> _Using the information_:
#1 In the forum thread about the new turkeys, how many Royal Palm poults were bought last fall?
#2 Transcribe the forum thread about the new turkeys, everything from "I have had this" down to "to see them.".
#3 Write the next part of the forum thread about the new turkeys, picking up after its last post.

------ Document section

# New turkeys and I'm MAD



## luvmyherd (Apr 9, 2011)

:veryangry:
We bought 3 little Royal Palm poults last fall. We ended up with two Toms and a hen. When they matured the Toms just kept showing off for each other and the hen was laying infertile eggs. We finally decided to eat the smaller one and that did the trick. Franklin started paying attention to Betsy.
I have had this trip to Seattle planned for months and had no say over when Betsy would decide to set her eggs. I did not write down the date but knew she was close and checked for peeping every day up until I left.
I left Thursday morning and still nothing. This afternoon I got a picture text from my hubby showing a little fur ball poking its head out from under Mama. She was protective enough before but he says he took his life into his hands getting that pic.:slapfloor:
Of course I am thrilled that we successfully bred turkeys for the first time. I just am so upset at the timing. They will be almost 2 weeks old before I get to see them.


----------



## COgoatLover25 (Dec 23, 2013)

Oh my gosh! I'm so glad this post wasn't what I thought it was!! I thought for sure you were gonna say you left them with somebody and they were dead til I finally got to the end! Anyways, congrats and the new lil ones


----------



## luvmyherd (Apr 9, 2011)

Oh no! I did not mean to make it sound like that. I was just being a little facetious. I am glad we live in the age of websites and picture mail.


----------



## Trickyroo (Sep 26, 2012)

Well , you got a meal , a happy hen , a tiny baby out of it , lol.
Hope you get to see the baby soon , congratulations


----------



## luvmyherd (Apr 9, 2011)

Hubby texted me that at 7PM he could see four. That was without disturbing the nest. I believe she was setting 9.


----------



## luvmyherd (Apr 9, 2011)

There are 8 for sure!!!! The pictures are so adorable. I so wish I was there to play with them. (As if overprotective Mama would let me.) I am going to be camping for 4 days and out of tech reach. Hopefully they will be okay when I can check in again.


----------



## Trickyroo (Sep 26, 2012)

Yay , more fun when you get home  
Enjoy your camping !
You've got to share pictures when you get home 
I've always wanted a Tom , maybe one day.

------------
------ Extracted data

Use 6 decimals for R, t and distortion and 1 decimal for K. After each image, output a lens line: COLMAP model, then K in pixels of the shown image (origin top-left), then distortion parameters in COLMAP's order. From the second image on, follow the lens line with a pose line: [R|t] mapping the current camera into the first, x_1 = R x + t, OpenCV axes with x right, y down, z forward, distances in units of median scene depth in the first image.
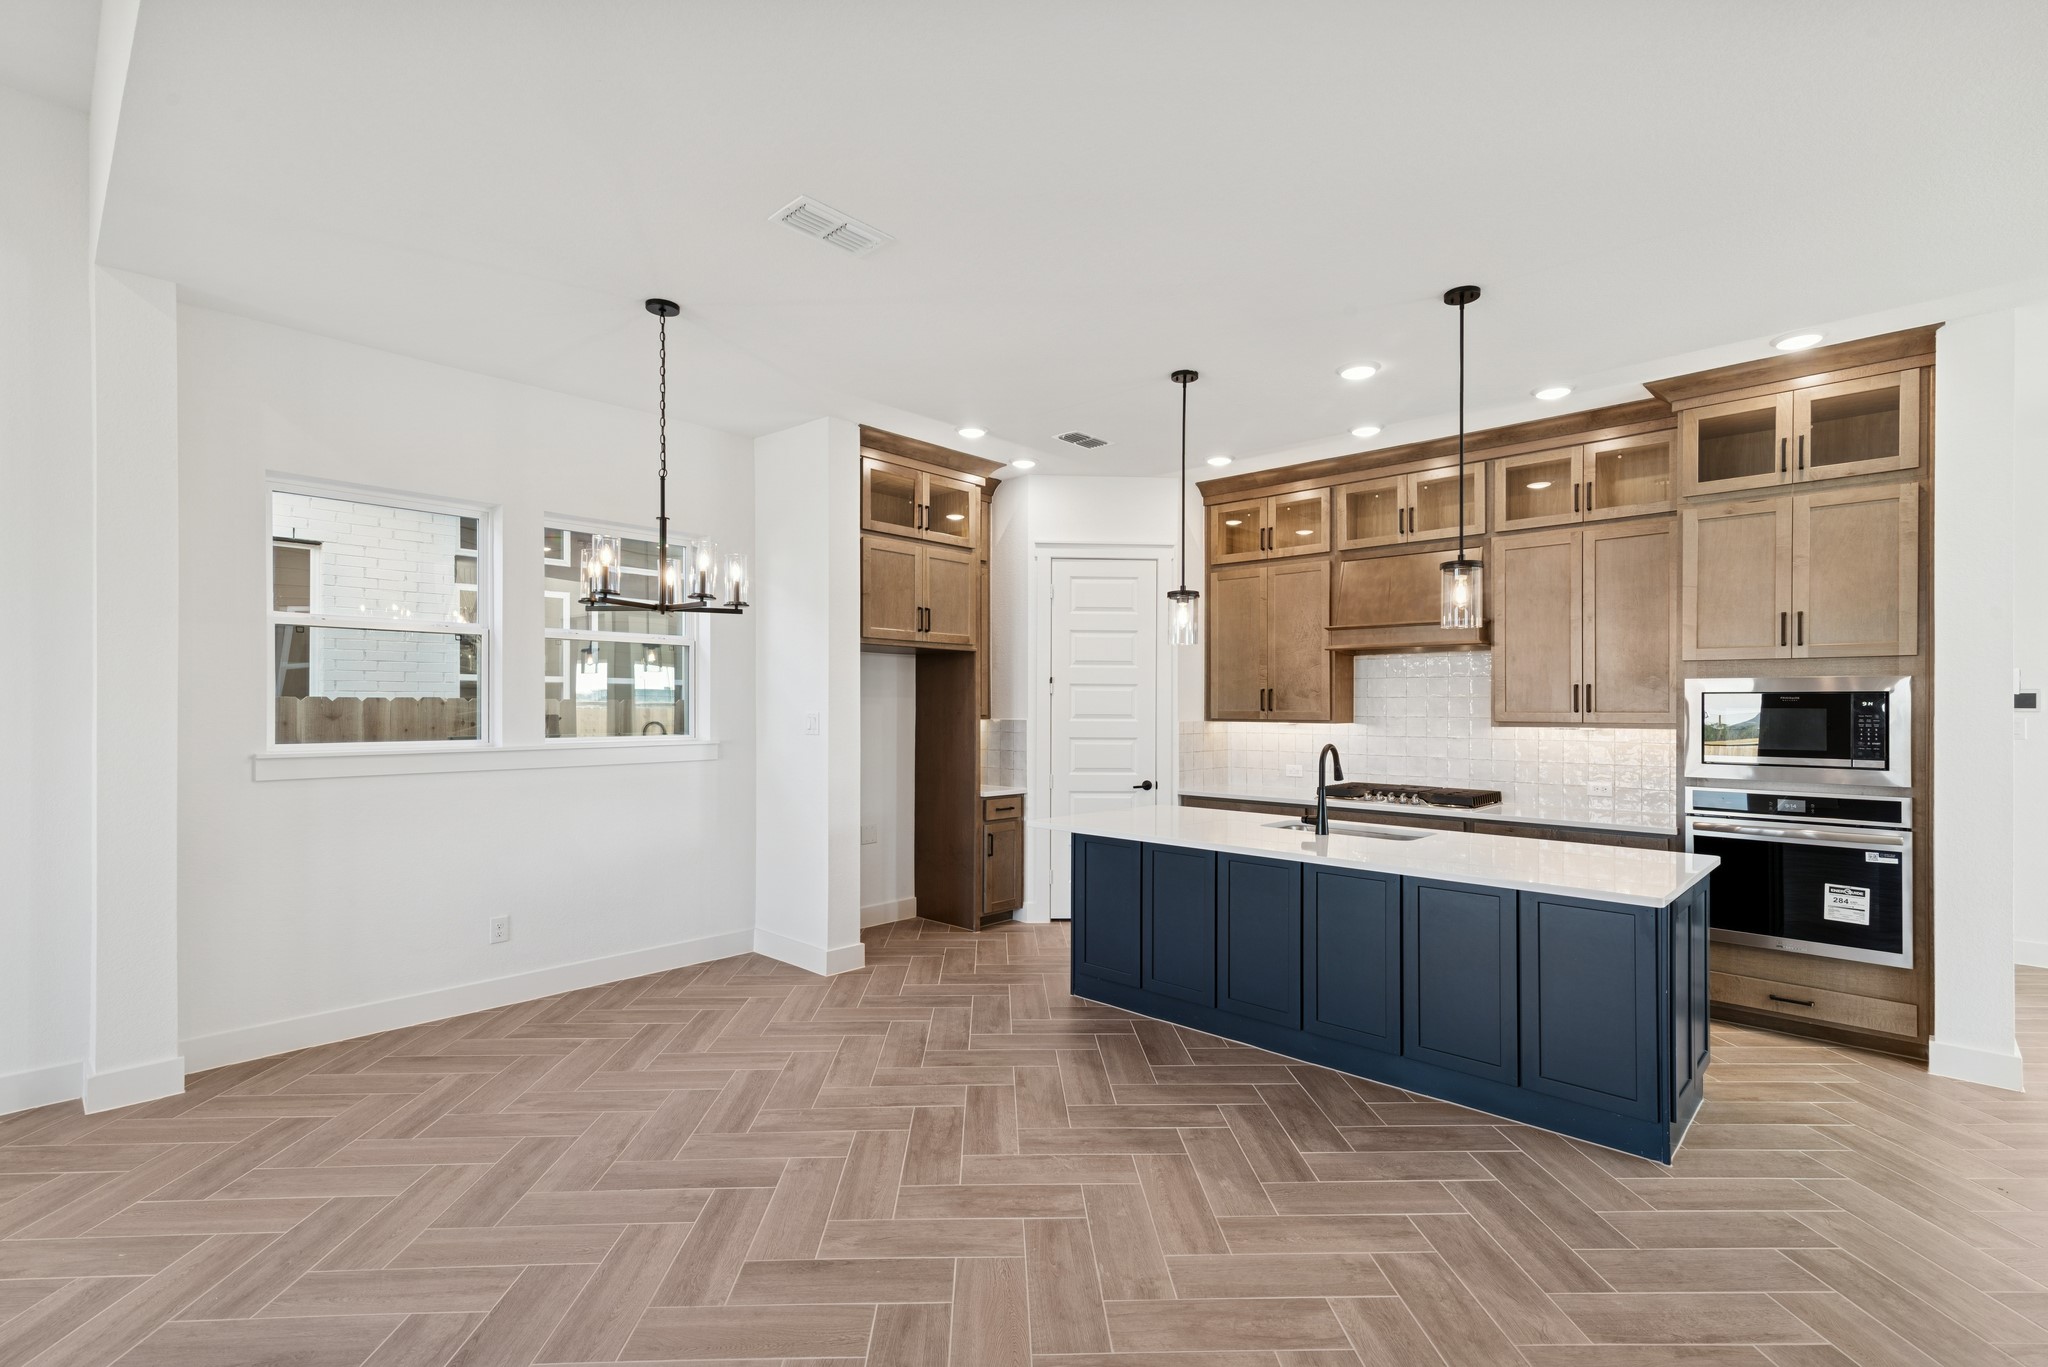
lens RADIAL K [[932.1, 0, 1026.1], [0, 932.1, 700.2], [0, 0, 1]] dist [0.014914, -0.000083]
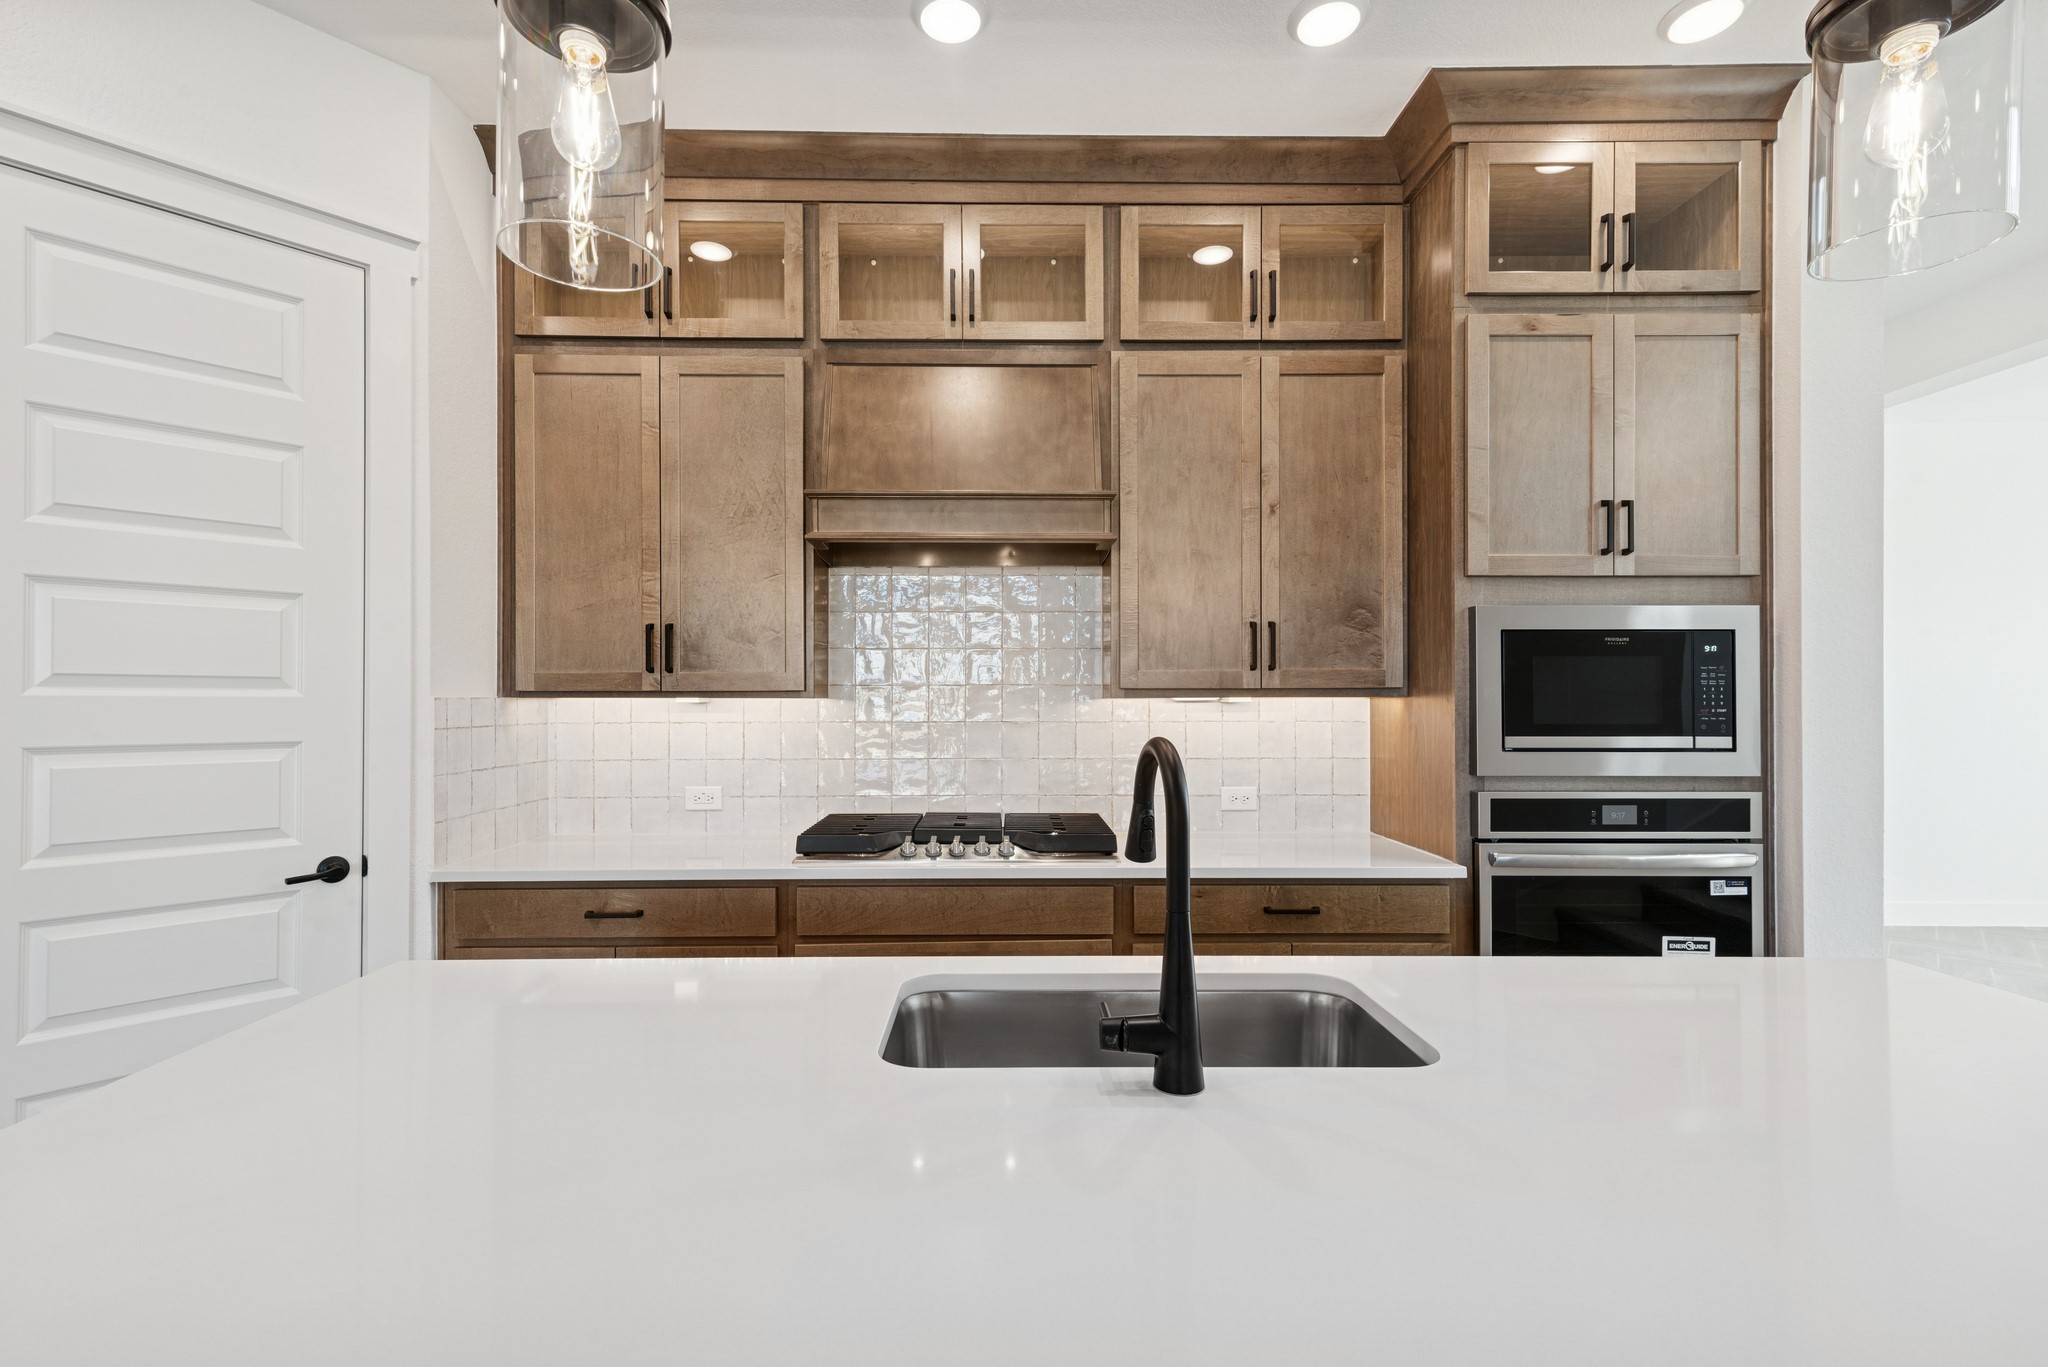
lens RADIAL K [[941.8, 0, 1018.3], [0, 941.8, 692.9], [0, 0, 1]] dist [0.015768, -0.000318]
pose [[0.725927, -0.000006, 0.687772, 0.101368], [0.000460, 1.000000, -0.000476, 0.032020], [-0.687772, 0.000662, 0.725927, 0.805945]]
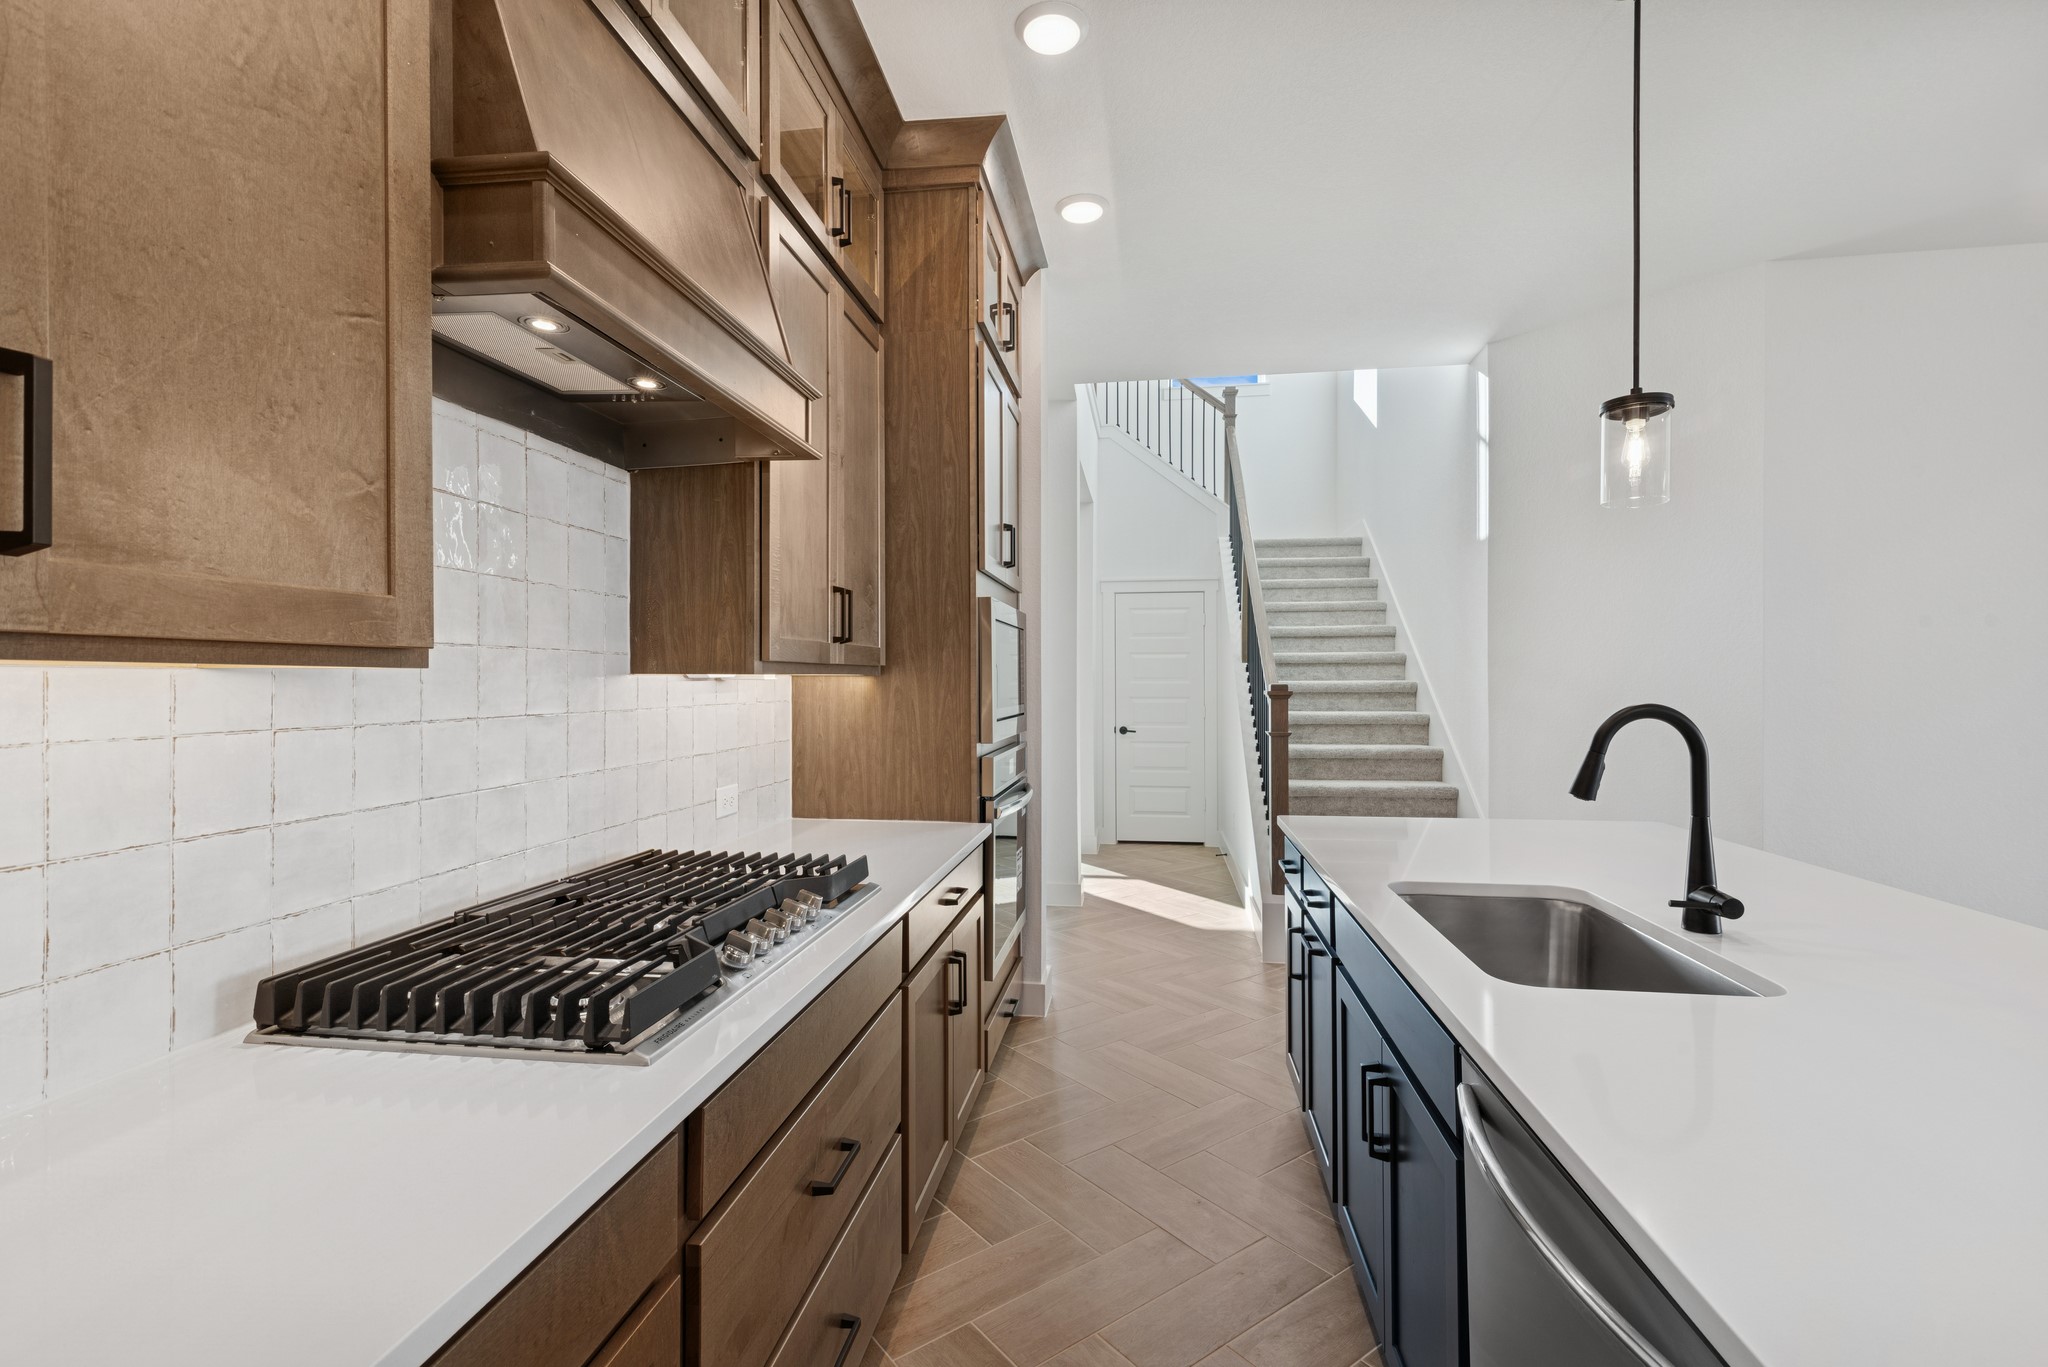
lens RADIAL K [[949.8, 0, 1024.0], [0, 949.8, 683.5], [0, 0, 1]] dist [0.015933, -0.000190]
pose [[-0.573225, -0.008366, 0.819355, 0.144926], [-0.009994, 0.999945, 0.003218, 0.037438], [-0.819337, -0.006344, -0.573277, 1.415110]]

------------

> _List of answers_:
#1 Three

#2
I have had this trip to Seattle planned for months and had no say over when Betsy would decide to set her eggs. I did not write down the date but knew she was close and checked for peeping every day up until I left.
I left Thursday morning and still nothing. This afternoon I got a picture text from my hubby showing a little fur ball poking its head out from under Mama. She was protective enough before but he says he took his life into his hands getting that pic.:slapfloor:
Of course I am thrilled that we successfully bred turkeys for the first time. I just am so upset at the timing. They will be almost 2 weeks old before I get to see them.

#3
----------



## luvmyherd (Apr 9, 2011)

9 as of this morning. Momma still being broody and super protective. Hubby took down one side of the nesting box hoping she will lead them out to food and water today. As soon as he did it they ran out for water. I was happy they figured that out as it has been hot down there. I know they can go days before the hen decides they should venture out but in the heat I did not want them dead of dehydration.
I will post pix as soon as I am home. I am afraid the DH is technology challenged. He would panic if I asked him to try.


----------



## Karen (Jun 22, 2010)

Aww, so sad for you, but at east someone is there taking pictures, right?


----------



## luvmyherd (Apr 9, 2011)

Yeah, he can take pictures okay. He just would not have a clue as to how to post them.
I just can't believe it worked out so that they hatched just 2 days after I left. Our very first home born turkeys.:hair: But I am happy they seem to be doing so well.


----------



## rachelseden (Dec 8, 2013)

Congratulations!


----------



## luvmyherd (Apr 9, 2011)

Last call from my husband says all 10 are still alive and both mama and daddy follow them when they venture out. Too Cute!


----------



## happybleats (Sep 12, 2010)

congrats...cant wait to see pix


----------



## luvmyherd (Apr 9, 2011)

I finally got to see them today. They are so precious. It is a riot how Mama and Daddy both protect those babies. I will post pix tomorrow.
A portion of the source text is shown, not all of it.